‘Force Awakens’ pulls from the past, looks to future

Reviewed by Joshua Fitzgerald
Times-News correspondent

   “Star Wars: Episode VII — The Force Awakens” tells the story of a young adult, Rey, (played by Daisy Ridley) who grows up in a troubled galaxy on a little desert world in the middle of nowhere.
She meets a forgotten old man, who once was a premier galactic military leader and who knows of a great power, the Force. Along with comrades, both droid and human, they attempt to destroy a superweapon capable of demolishing entire worlds while evading a mysterious human powerful in the “dark side of the Force.”
Does this sound familiar? The plot of “The Force Awakens” closely matches the plot of “Star Wars: Episode IV — A New Hope” the first Star Wars movie released back in 1977.
Sadly, this trend is alarmingly common across numerous franchises today. From “Star Trek” to “Jurassic Park,” many new movies are remade versions of old movies.
   However, “The Force Awakens” definitely is worth watching.
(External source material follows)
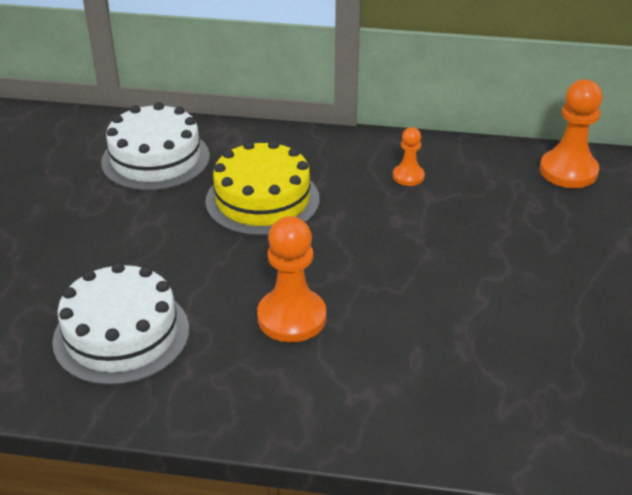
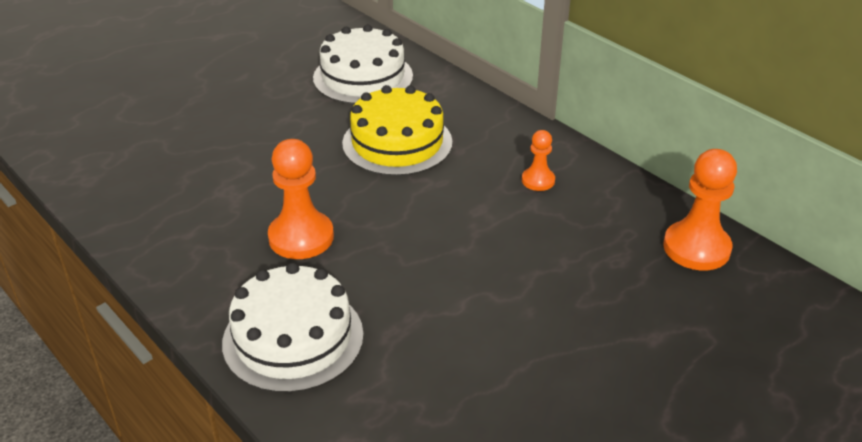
camera: 40 degrees right, 0 degrees up
(121, 334) = (183, 186): white cake -> white cake (293, 338)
It takes the unrealistic, overdone optimism of “A New Hope” — the sort of optimism that says, “You can destroy entire planets, but you can’t hurt a main character, unless that main character has just been introduced” — and blatantly turns that optimism on its head. Both one-shot Stormtroopers and main characters are incapacitated by the end of the movie. The entire galaxy feels war-worn; decades of war has finally taken its toll. In many ways, it is a portrayal of a post-apocalyptic galactic civilization.
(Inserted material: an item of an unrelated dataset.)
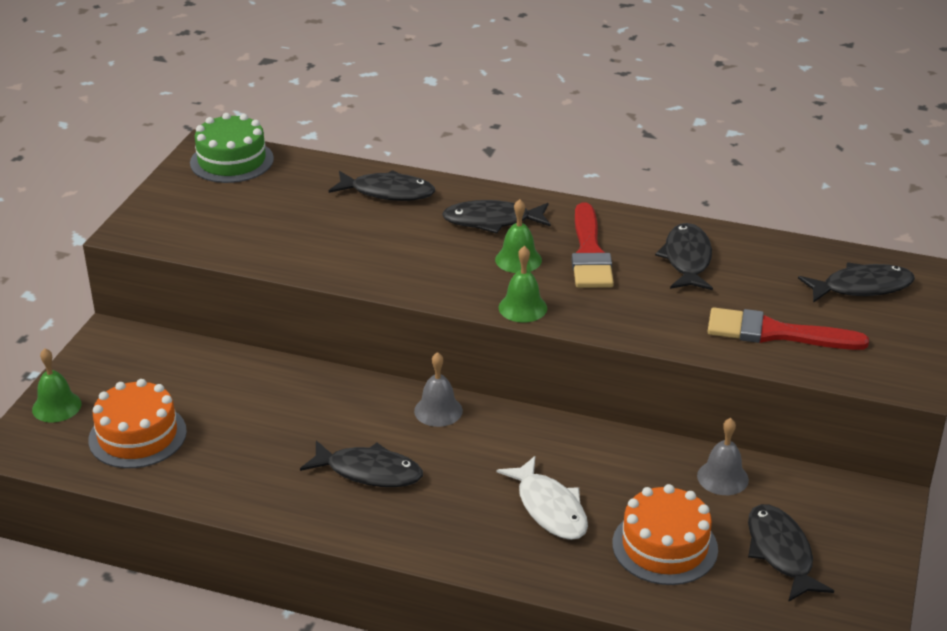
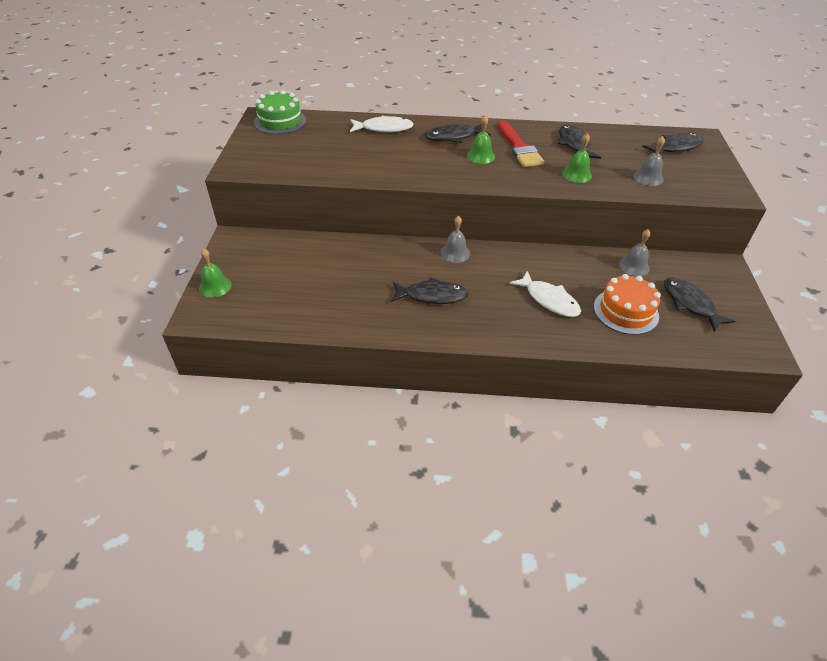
camera: 15 degrees left, 10 degrees up
(137, 435) = (276, 297): orange cake -> none
(388, 192) = (384, 128): black fish -> white fish
(522, 307) = (499, 182): green bell -> green bell (577, 174)
(776, 333) = (648, 177): red brush -> grey bell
At the same time, the movie retains a spark of hope. Everyone is trying to figure out the location of the self-exiled Luke Skywalker (Mark Hamill) because they know that he is the key to stopping the continuous war. The First Order, the successor state to the Empire, wants to kill Luke to destroy the last Jedi.
Meanwhile, the Resistance, the Rebel Alliance-like faction opposing the First Order, wants to find Luke to protect him and to obtain his help. The Resistance holds the upper hand in the search, and by the beginning of the film just needs to safely transport the droid BB-8, who is carrying the final piece of the map, to its headquarters.
Though it does tend to copy, “The Force Awakens” is much better than nearly every other movie in the series except maybe “Episode V — The Empire Strikes Back.” For one thing, its special effects are vastly superior. The prequels are notorious for their overuse of computer-generated imagry (CGI). While “The Force Awakens” also uses CGI, it is much less obvious than in, for instance, “Episode II — Attack of the Clones.” “The Force Awakens” uses real props much more often but seamlessly integrates CGI when it was necessary.
The acting in “The Force Awakens” also is improved. There are no unemotionally-delivered romance lines about sand. The characters are not masters of political exposition; they are real human-beings, with real emotion. Most of the actors were well-chosen for their roles.
There are a few issues with the movie, however. At times, it feels rushed. One main character who did not even know that she could use the Force at the beginning has Jedi-like abilities by the end. Characters who have just met immediately trust each other completely for the sake of pacing, and some mundane questions, such as “Which suns are drained for power by the First Order superweapon?” and “Are they drained completely?” are left unanswered. Also, it doesn’t use returning protagonists, such as R2-D2 or C-3P0, enough as compared to the other movies. It feels as if they are just put in the movie for the sake of being included.
Discounting these issues, the seventh episode of the “Star Wars” saga is very well-made. It is an interesting commentary on the state of the Galaxy Far, Far, Away after decades at war, and though it copies an earlier movie, it alters it enough to be interesting. The visuals are stunning, the acting is superb, and the biggest problems with it are rather insubstantial.
Not only was it a return to the “Star Wars” universe, but it also was a return to form for Lucasfilm and for all of the other people who have made the saga possible.

Joshua Fitzgerald is a freshman at Greensboro College and a Teens & Twenties writer.